I am fascinated with finding the best metaphors to describe what doctors do, and exactly what sorts of activities allow students to learn to ‘think and behave’ like doctors. Doctors as scientists, doctors as scholars etc., I find dull and too PC. Science is important, rationality more so, but the practice of medicine is called ‘practice’ for a reason. The increasing trend to attempt to redefine medicine as ‘medical science’, dermatology as ‘dermatological sciences’, even nursing as ‘nursing science’, is all about kudos and branding. I have even seen ‘hospitality sciences’, although not on a hospital menu. I think there is a rich mine to explore, looking at comparisons with the acquisition of musical expertise, with the traditional crafts and of course with the traditional professions. This quote from the chef Alain Ducasse captures something important (and avoids the ‘hospitality sciencies’ claptrap).

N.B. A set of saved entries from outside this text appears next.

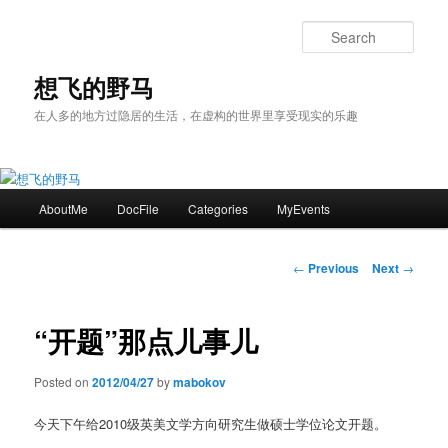
Skip
to
Sear
primary
content
想飞的野马
在人多的地方过隐居的生活，在虚构的世界里享受现实的乐趣
Main
AboutMe
DocFile
Categories
MyEvents
menu
Post
←
Previous
Next
→
navigation
“开题”那点儿事儿
Posted on
2012/04/27
by
mabokov
今天下午给2010级英美文学方向研究生做硕士学位论文开题。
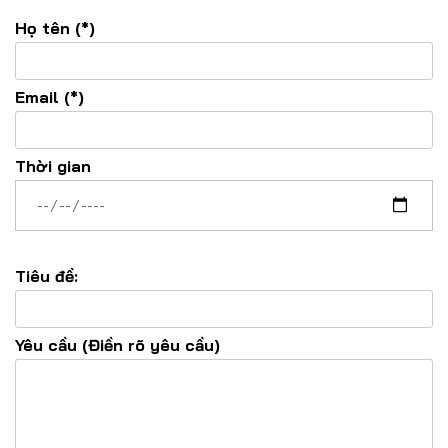
Họ tên (*)
Email (*)
Thời gian
Tiêu đề:
Yêu cầu (Điền rõ yêu cầu)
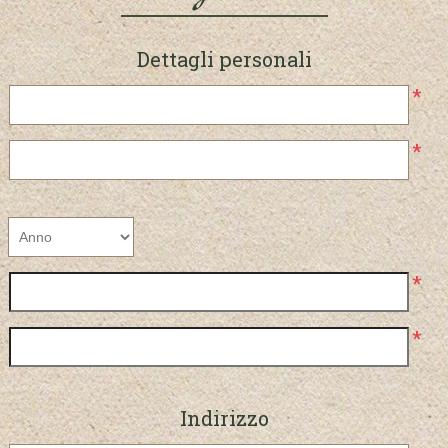
Dettagli personali
*
*
*
*
Indirizzo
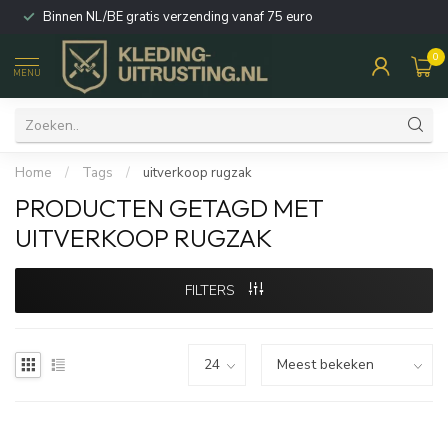
Binnen NL/BE gratis verzending vanaf 75 euro
0
MENU
Home
/
Tags
/
uitverkoop rugzak
PRODUCTEN GETAGD MET
UITVERKOOP RUGZAK
FILTERS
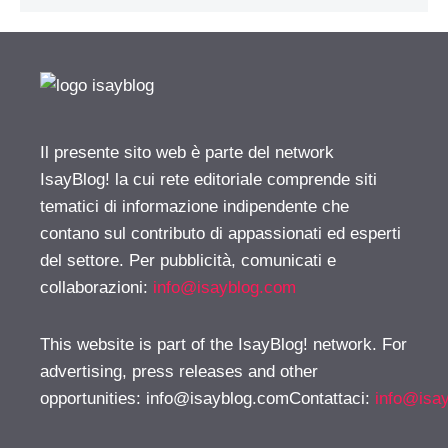
Il presente sito web è parte del network
IsayBlog! la cui rete editoriale comprende siti
tematici di informazione indipendente che
contano sul contributo di appassionati ed esperti
del settore. Per pubblicità, comunicati e
collaborazioni:
info@isayblog.com
This website is part of the IsayBlog! network. For
advertising, press releases and other
opportunities:
info@isayblog.comContattaci
:
info@isa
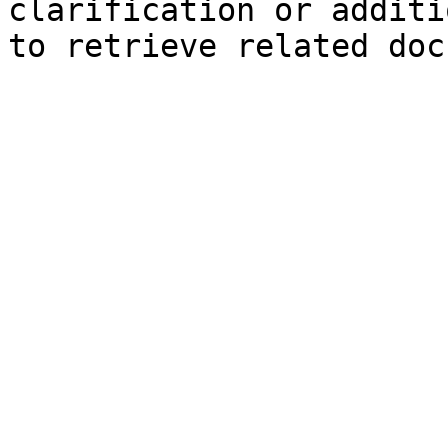
clarification or additi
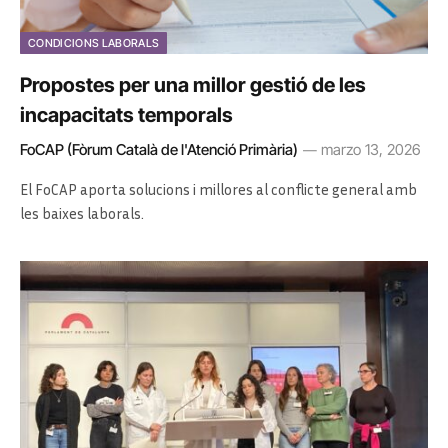
CONDICIONS LABORALS
Propostes per una millor gestió de les
incapacitats temporals
FoCAP (Fòrum Català de l'Atenció Primària)
marzo 13, 2026
El FoCAP aporta solucions i millores al conflicte general amb
les baixes laborals.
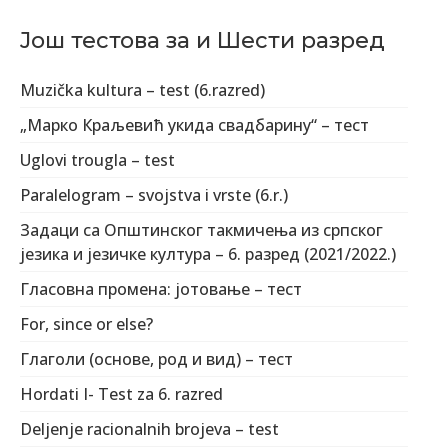
Још тестова за и Шести разред
Muzička kultura – test (6.razred)
„Марко Краљевић укида свадбарину“ – тест
Uglovi trougla – test
Paralelogram – svojstva i vrste (6.r.)
Задаци са Општинског такмичења из српског
језика и језичке култура – 6. разред (2021/2022.)
Гласовна промена: јотовање – тест
For, since or else?
Глаголи (основе, род и вид) – тест
Hordati I- Test za 6. razred
Deljenje racionalnih brojeva – test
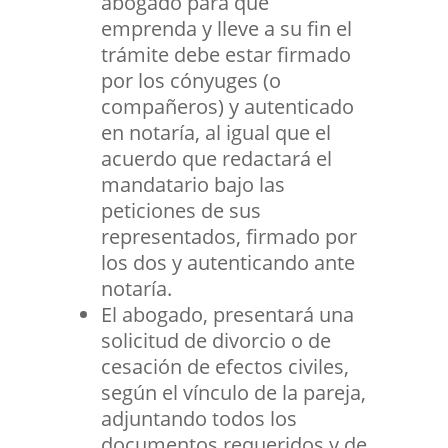
abogado para que
emprenda y lleve a su fin el
trámite debe estar firmado
por los cónyuges (o
compañeros) y autenticado
en notaría, al igual que el
acuerdo que redactará el
mandatario bajo las
peticiones de sus
representados, firmado por
los dos y autenticando ante
notaría.
El abogado, presentará una
solicitud de divorcio o de
cesación de efectos civiles,
según el vínculo de la pareja,
adjuntando todos los
documentos requeridos y de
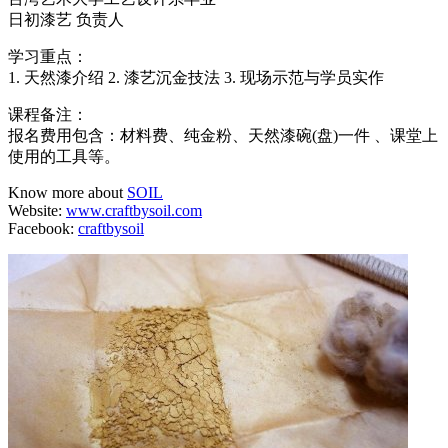
日初漆艺 负责人
学习重点：
1. 天然漆介绍 2. 漆艺沉金技法 3. 现场示范与学员实作
课程备注：
报名费用包含：材料费、纯金粉、天然漆碗(盘)一件 、课堂上
使用的工具等。
Know more about
SOIL
Website:
www.craftbysoil.com
Facebook:
craftbysoil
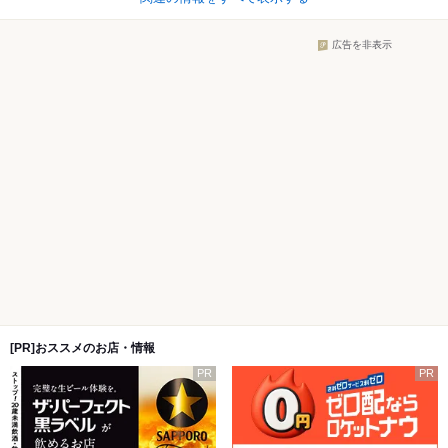
広告を非表示
[PR]おススメのお店・情報
PR
PR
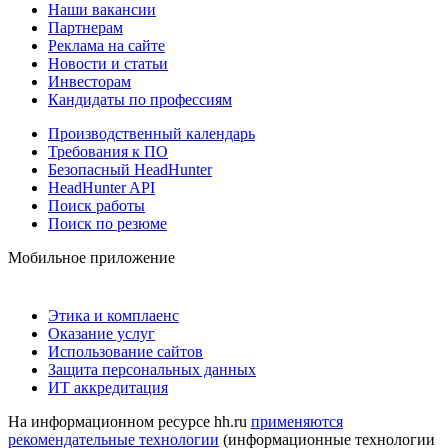
Наши вакансии
Партнерам
Реклама на сайте
Новости и статьи
Инвесторам
Кандидаты по профессиям
Производственный календарь
Требования к ПО
Безопасный HeadHunter
HeadHunter API
Поиск работы
Поиск по резюме
Мобильное приложение
Этика и комплаенс
Оказание услуг
Использование сайтов
Защита персональных данных
ИТ аккредитация
На информационном ресурсе hh.ru
применяются
рекомендательные технологии
(информационные технологии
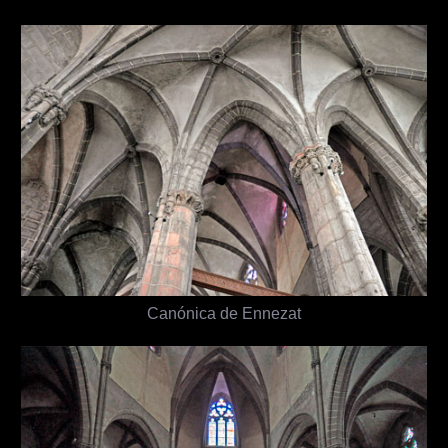
Canónica de Ennezat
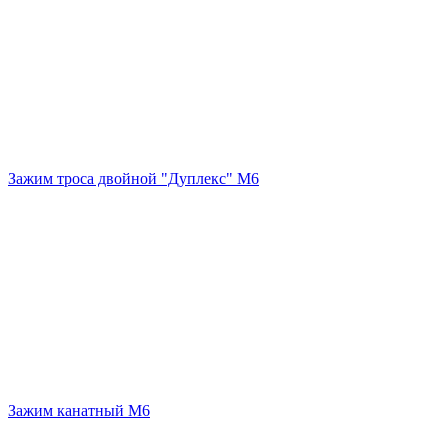
Зажим троса двойной "Дуплекс" М6
Зажим канатный М6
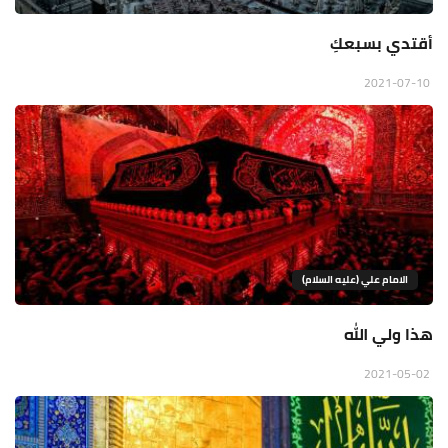
أقتدي بسبعكِ
2021-07-10
الامام علي (عليه السلام)
هذا ولي الله
2021-05-02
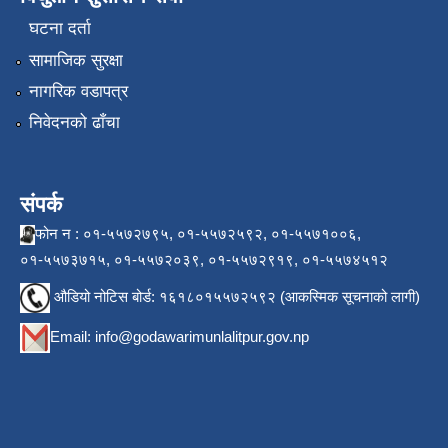
घटना दर्ता
सामाजिक सुरक्षा
नागरिक वडापत्र
निवेदनको ढाँचा
संपर्क
फोन न : ०१-५५७२७९५, ०१-५५७२५९२, ०१-५५७१००६,
०१-५५७३७१५, ०१-५५७२०३९, ०१-५५७२९१९, ०१-५५७४५१२
औडियो नोटिस बोर्ड: १६१८०१५५७२५९२ (आकस्मिक सूचनाको लागी)
Email:
info@godawarimunlalitpur.gov.np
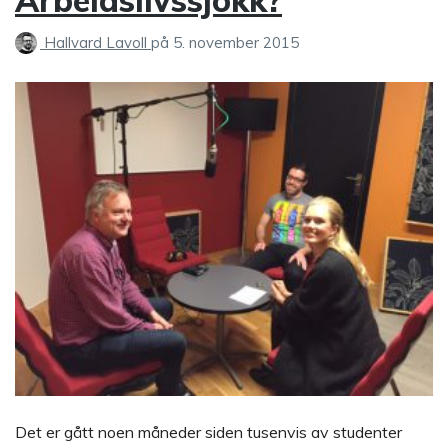
Hallvard Lavoll
på
5. november 2015
Det er gått noen måneder siden tusenvis av studenter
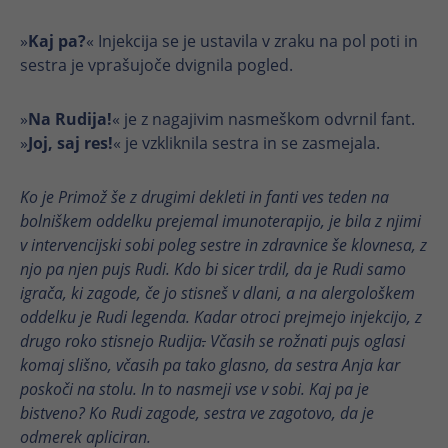
generirano identifikacijsko številko za
Namen
trajanje
2 leti
arhivsko shranjevanje vaših nastavitev,
»
Kaj pa?
« Injekcija se je ustavila v zraku na pol poti in
če je to omogočil upravitelj spletne
Shrani in prešteje oglede strani za sejo
sestra je vprašujoče dvignila pogled.
strani.
Namen
lastnosti GA4
»
Na Rudija!
« je z nagajivim nasmeškom odvrnil fant.
Ime
_cfuvid
»
Joj, saj res!
« je vzkliknila sestra in se zasmejala.
Ime
_gat
Ponudnik
Cloudflare, Inc.
Ponudnik
Google
Ko je Primož še z drugimi dekleti in fanti ves teden na
bolniškem oddelku prejemal imunoterapijo, je bila z njimi
trajanje
Seja
trajanje
1 minuta
v intervencijski sobi poleg sestre in zdravnice še klovnesa, z
Piškotek, ki ga nastavi Cloudflare za
njo pa njen pujs Rudi. Kdo bi sicer trdil, da je Rudi samo
Zmanjša število zahtevkov, da se omeji
identifikacijo uporabnikove seje in
igrača, ki zagode, če jo stisneš v dlani, a na alergološkem
Namen
zbiranje podatkov na spletnih straneh z
upravljanje omejitev poizvedb.
oddelku je Rudi legenda. Kadar otroci prejmejo injekcijo, z
visokim prometom
Omogoča razlikovanje med prometom
drugo roko stisnejo Rudija
.
Včasih se rožnati pujs oglasi
Namen
uporabnikov in morebitnimi zlorabami
komaj slišno, včasih pa tako glasno, da sestra Anja kar
ter zagotavlja stabilno delovanje
Ime
_gid
poskoči na stolu. In to nasmeji vse v sobi. Kaj pa je
storitev, ki temeljijo na infrastrukturi
bistveno? Ko Rudi zagode, sestra ve zagotovo, da je
Cloudflare – v tem primeru vgrajenega
Ponudnik
Google
odmerek apliciran.
obrazca s spletne strani sibforms.com.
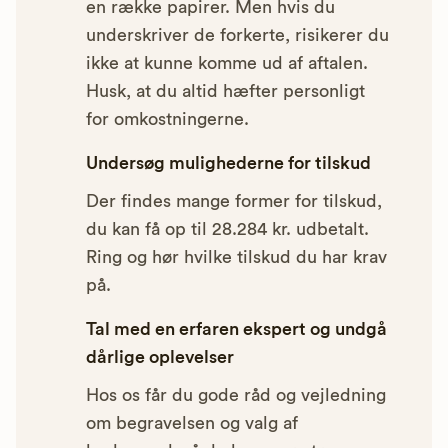
en række papirer. Men hvis du
underskriver de forkerte, risikerer du
ikke at kunne komme ud af aftalen.
Husk, at du altid hæfter personligt
for omkostningerne.
Undersøg mulighederne for tilskud
Der findes mange former for tilskud,
du kan få op til 28.284 kr. udbetalt.
Ring og hør hvilke tilskud du har krav
på.
Tal med en erfaren ekspert og undgå
dårlige oplevelser
Hos os får du gode råd og vejledning
om begravelsen og valg af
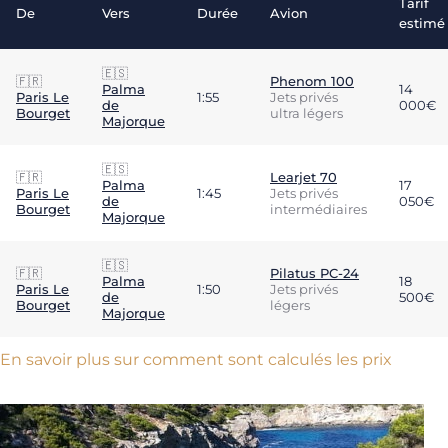
Tarif
De
Vers
Durée
Avion
estimé
🇪🇸
🇫🇷
Phenom 100
Palma
14
Paris Le
1:55
Jets privés
de
000€
Bourget
ultra légers
Majorque
🇪🇸
🇫🇷
Learjet 70
Palma
17
Paris Le
1:45
Jets privés
de
050€
Bourget
intermédiaires
Majorque
🇪🇸
🇫🇷
Pilatus PC-24
Palma
18
Paris Le
1:50
Jets privés
de
500€
Bourget
légers
Majorque
En savoir plus sur comment sont calculés les prix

No geniuses have ever come from the kitchen. The world has had Pierre and Marie Curie, and Leonardo da Vinci. The former couple started a revolution against disease, advancing humanity, and the latter was a man whose genius we’re are still trying to understand. Chefs, on the other hand, are just artisans. If nature doesn’t give us vegetables, if the fisherman didn’t supply us with fish and the farmer with meat, we wouldn’t exist. We are simply the bridge between nature and our clients.
We are simply the bridge between nature and our patients.